▸ EXERCISE INSTRUCTIONS: Your answer should repeat every line of the records below in which the word "upload" appears.

▸ RECORDS FOR THE TASK:
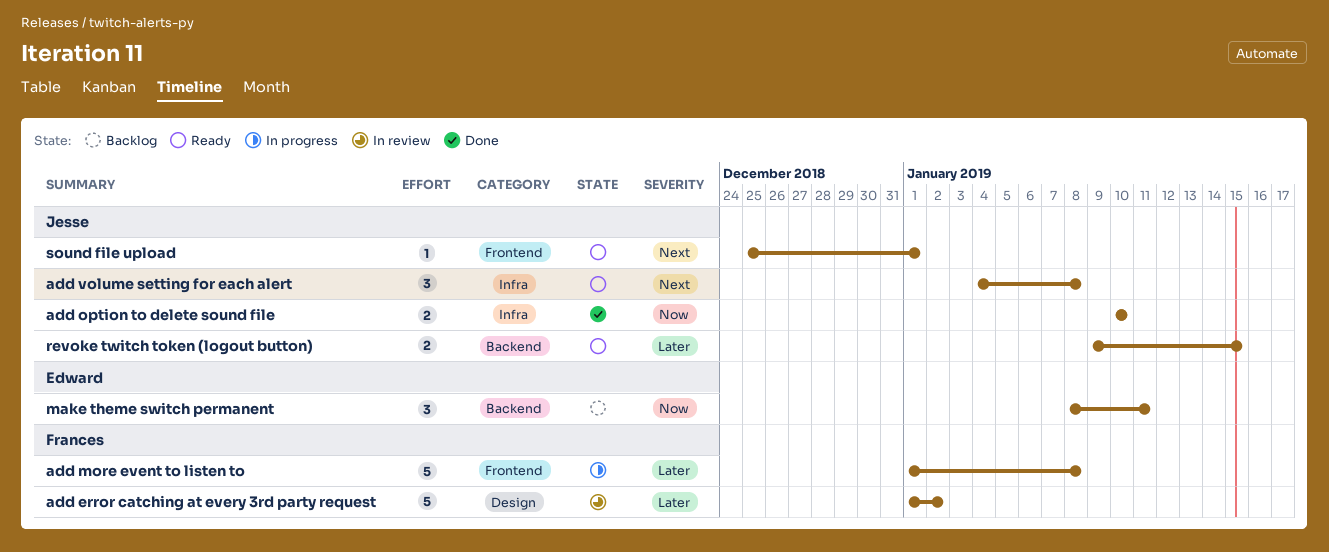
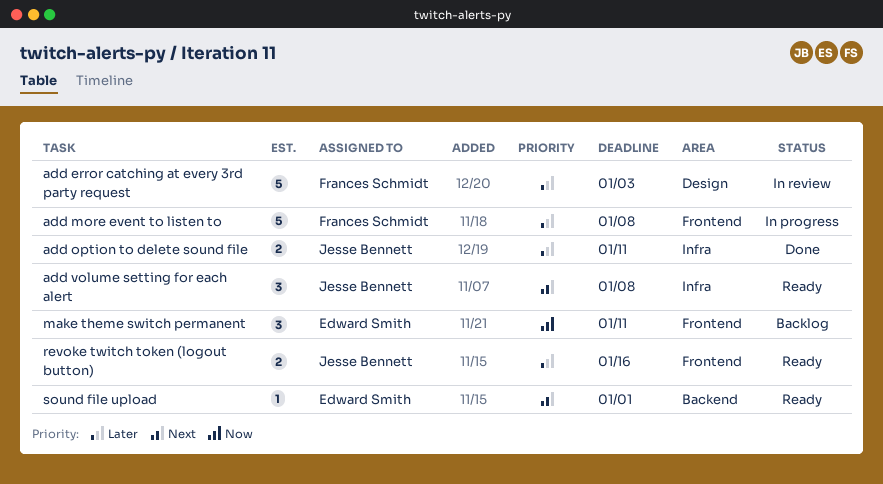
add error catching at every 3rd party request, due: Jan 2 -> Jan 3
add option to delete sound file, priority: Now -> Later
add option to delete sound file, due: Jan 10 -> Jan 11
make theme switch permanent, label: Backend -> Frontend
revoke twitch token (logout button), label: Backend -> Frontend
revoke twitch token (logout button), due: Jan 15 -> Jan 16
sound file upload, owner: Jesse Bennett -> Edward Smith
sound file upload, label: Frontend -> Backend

▸ TASK OUTPUT:
sound file upload, owner: Jesse Bennett -> Edward Smith
sound file upload, label: Frontend -> Backend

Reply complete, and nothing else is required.